(Saved entries)
==========
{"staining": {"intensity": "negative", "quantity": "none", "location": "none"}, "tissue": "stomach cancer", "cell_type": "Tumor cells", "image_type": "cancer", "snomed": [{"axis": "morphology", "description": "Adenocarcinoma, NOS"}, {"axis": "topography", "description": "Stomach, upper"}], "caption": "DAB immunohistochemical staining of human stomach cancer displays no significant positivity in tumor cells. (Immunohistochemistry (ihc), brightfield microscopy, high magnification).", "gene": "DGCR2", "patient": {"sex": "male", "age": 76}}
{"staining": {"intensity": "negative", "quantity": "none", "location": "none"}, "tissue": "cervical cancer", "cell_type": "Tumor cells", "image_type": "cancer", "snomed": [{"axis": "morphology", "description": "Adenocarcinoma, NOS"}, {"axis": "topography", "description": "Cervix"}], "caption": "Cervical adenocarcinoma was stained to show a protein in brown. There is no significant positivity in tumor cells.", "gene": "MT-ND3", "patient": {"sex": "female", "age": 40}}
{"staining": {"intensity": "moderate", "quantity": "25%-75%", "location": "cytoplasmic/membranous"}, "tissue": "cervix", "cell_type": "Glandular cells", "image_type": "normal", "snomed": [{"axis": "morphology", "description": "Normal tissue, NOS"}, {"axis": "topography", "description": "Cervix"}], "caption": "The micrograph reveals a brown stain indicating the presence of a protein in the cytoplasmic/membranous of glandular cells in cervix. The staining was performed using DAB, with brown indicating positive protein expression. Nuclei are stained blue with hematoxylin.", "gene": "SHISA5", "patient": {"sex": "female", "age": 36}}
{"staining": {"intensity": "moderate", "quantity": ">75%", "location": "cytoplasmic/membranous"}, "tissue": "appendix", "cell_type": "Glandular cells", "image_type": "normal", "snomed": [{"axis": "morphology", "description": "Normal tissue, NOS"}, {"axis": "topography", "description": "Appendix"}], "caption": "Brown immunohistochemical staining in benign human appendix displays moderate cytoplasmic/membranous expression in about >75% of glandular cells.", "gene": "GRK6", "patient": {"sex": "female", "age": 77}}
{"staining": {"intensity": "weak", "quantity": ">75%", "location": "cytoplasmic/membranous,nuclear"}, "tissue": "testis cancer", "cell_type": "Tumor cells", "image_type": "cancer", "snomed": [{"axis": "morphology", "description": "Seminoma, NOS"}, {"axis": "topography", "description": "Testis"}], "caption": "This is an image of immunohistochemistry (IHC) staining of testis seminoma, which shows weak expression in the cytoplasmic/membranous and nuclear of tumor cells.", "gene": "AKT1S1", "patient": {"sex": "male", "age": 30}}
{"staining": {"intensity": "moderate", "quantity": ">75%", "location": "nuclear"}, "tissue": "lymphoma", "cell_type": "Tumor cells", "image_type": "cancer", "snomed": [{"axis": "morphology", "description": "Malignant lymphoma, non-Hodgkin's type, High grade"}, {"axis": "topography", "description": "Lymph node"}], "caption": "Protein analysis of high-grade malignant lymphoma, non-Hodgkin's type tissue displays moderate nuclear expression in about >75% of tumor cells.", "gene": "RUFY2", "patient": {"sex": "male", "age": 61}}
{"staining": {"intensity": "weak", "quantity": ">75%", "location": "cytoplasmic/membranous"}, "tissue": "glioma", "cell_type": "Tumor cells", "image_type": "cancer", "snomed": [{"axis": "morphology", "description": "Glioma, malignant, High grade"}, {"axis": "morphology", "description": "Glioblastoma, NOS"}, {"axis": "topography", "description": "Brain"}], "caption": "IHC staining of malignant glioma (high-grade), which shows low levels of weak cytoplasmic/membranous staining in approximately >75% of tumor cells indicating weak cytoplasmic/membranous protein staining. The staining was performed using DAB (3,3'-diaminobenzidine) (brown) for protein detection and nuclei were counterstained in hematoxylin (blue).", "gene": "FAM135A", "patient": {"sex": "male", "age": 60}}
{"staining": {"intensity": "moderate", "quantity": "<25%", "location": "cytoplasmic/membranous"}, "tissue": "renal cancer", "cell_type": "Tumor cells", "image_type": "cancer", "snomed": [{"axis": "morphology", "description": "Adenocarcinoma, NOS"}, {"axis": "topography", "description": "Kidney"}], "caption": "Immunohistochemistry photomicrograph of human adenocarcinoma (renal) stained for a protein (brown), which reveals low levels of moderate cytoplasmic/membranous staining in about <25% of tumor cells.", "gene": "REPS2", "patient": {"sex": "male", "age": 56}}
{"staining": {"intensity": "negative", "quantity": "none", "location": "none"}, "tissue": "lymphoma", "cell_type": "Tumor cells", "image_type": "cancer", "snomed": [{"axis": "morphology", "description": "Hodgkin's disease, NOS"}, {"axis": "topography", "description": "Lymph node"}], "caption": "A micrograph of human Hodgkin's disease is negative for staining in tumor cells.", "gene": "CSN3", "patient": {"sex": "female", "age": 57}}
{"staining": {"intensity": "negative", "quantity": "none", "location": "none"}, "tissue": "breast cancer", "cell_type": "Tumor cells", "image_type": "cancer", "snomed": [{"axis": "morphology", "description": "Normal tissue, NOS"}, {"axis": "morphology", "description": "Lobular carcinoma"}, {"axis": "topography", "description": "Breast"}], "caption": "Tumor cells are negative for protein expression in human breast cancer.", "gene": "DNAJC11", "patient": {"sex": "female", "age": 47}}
==========
• Task item
What you hand back must match the records above exactly.

• Exercise solution
{"staining": {"intensity": "negative", "quantity": "none", "location": "none"}, "tissue": "stomach cancer", "cell_type": "Tumor cells", "image_type": "cancer", "snomed": [{"axis": "morphology", "description": "Adenocarcinoma, NOS"}, {"axis": "topography", "description": "Stomach, upper"}], "caption": "DAB immunohistochemical staining of human stomach cancer displays no significant positivity in tumor cells. (Immunohistochemistry (ihc), brightfield microscopy, high magnification).", "gene": "DGCR2", "patient": {"sex": "male", "age": 76}}
{"staining": {"intensity": "negative", "quantity": "none", "location": "none"}, "tissue": "cervical cancer", "cell_type": "Tumor cells", "image_type": "cancer", "snomed": [{"axis": "morphology", "description": "Adenocarcinoma, NOS"}, {"axis": "topography", "description": "Cervix"}], "caption": "Cervical adenocarcinoma was stained to show a protein in brown. There is no significant positivity in tumor cells.", "gene": "MT-ND3", "patient": {"sex": "female", "age": 40}}
{"staining": {"intensity": "moderate", "quantity": "25%-75%", "location": "cytoplasmic/membranous"}, "tissue": "cervix", "cell_type": "Glandular cells", "image_type": "normal", "snomed": [{"axis": "morphology", "description": "Normal tissue, NOS"}, {"axis": "topography", "description": "Cervix"}], "caption": "The micrograph reveals a brown stain indicating the presence of a protein in the cytoplasmic/membranous of glandular cells in cervix. The staining was performed using DAB, with brown indicating positive protein expression. Nuclei are stained blue with hematoxylin.", "gene": "SHISA5", "patient": {"sex": "female", "age": 36}}
{"staining": {"intensity": "moderate", "quantity": ">75%", "location": "cytoplasmic/membranous"}, "tissue": "appendix", "cell_type": "Glandular cells", "image_type": "normal", "snomed": [{"axis": "morphology", "description": "Normal tissue, NOS"}, {"axis": "topography", "description": "Appendix"}], "caption": "Brown immunohistochemical staining in benign human appendix displays moderate cytoplasmic/membranous expression in about >75% of glandular cells.", "gene": "GRK6", "patient": {"sex": "female", "age": 77}}
{"staining": {"intensity": "weak", "quantity": ">75%", "location": "cytoplasmic/membranous,nuclear"}, "tissue": "testis cancer", "cell_type": "Tumor cells", "image_type": "cancer", "snomed": [{"axis": "morphology", "description": "Seminoma, NOS"}, {"axis": "topography", "description": "Testis"}], "caption": "This is an image of immunohistochemistry (IHC) staining of testis seminoma, which shows weak expression in the cytoplasmic/membranous and nuclear of tumor cells.", "gene": "AKT1S1", "patient": {"sex": "male", "age": 30}}
{"staining": {"intensity": "moderate", "quantity": ">75%", "location": "nuclear"}, "tissue": "lymphoma", "cell_type": "Tumor cells", "image_type": "cancer", "snomed": [{"axis": "morphology", "description": "Malignant lymphoma, non-Hodgkin's type, High grade"}, {"axis": "topography", "description": "Lymph node"}], "caption": "Protein analysis of high-grade malignant lymphoma, non-Hodgkin's type tissue displays moderate nuclear expression in about >75% of tumor cells.", "gene": "RUFY2", "patient": {"sex": "male", "age": 61}}
{"staining": {"intensity": "weak", "quantity": ">75%", "location": "cytoplasmic/membranous"}, "tissue": "glioma", "cell_type": "Tumor cells", "image_type": "cancer", "snomed": [{"axis": "morphology", "description": "Glioma, malignant, High grade"}, {"axis": "morphology", "description": "Glioblastoma, NOS"}, {"axis": "topography", "description": "Brain"}], "caption": "IHC staining of malignant glioma (high-grade), which shows low levels of weak cytoplasmic/membranous staining in approximately >75% of tumor cells indicating weak cytoplasmic/membranous protein staining. The staining was performed using DAB (3,3'-diaminobenzidine) (brown) for protein detection and nuclei were counterstained in hematoxylin (blue).", "gene": "FAM135A", "patient": {"sex": "male", "age": 60}}
{"staining": {"intensity": "moderate", "quantity": "<25%", "location": "cytoplasmic/membranous"}, "tissue": "renal cancer", "cell_type": "Tumor cells", "image_type": "cancer", "snomed": [{"axis": "morphology", "description": "Adenocarcinoma, NOS"}, {"axis": "topography", "description": "Kidney"}], "caption": "Immunohistochemistry photomicrograph of human adenocarcinoma (renal) stained for a protein (brown), which reveals low levels of moderate cytoplasmic/membranous staining in about <25% of tumor cells.", "gene": "REPS2", "patient": {"sex": "male", "age": 56}}
{"staining": {"intensity": "negative", "quantity": "none", "location": "none"}, "tissue": "lymphoma", "cell_type": "Tumor cells", "image_type": "cancer", "snomed": [{"axis": "morphology", "description": "Hodgkin's disease, NOS"}, {"axis": "topography", "description": "Lymph node"}], "caption": "A micrograph of human Hodgkin's disease is negative for staining in tumor cells.", "gene": "CSN3", "patient": {"sex": "female", "age": 57}}
{"staining": {"intensity": "negative", "quantity": "none", "location": "none"}, "tissue": "breast cancer", "cell_type": "Tumor cells", "image_type": "cancer", "snomed": [{"axis": "morphology", "description": "Normal tissue, NOS"}, {"axis": "morphology", "description": "Lobular carcinoma"}, {"axis": "topography", "description": "Breast"}], "caption": "Tumor cells are negative for protein expression in human breast cancer.", "gene": "DNAJC11", "patient": {"sex": "female", "age": 47}}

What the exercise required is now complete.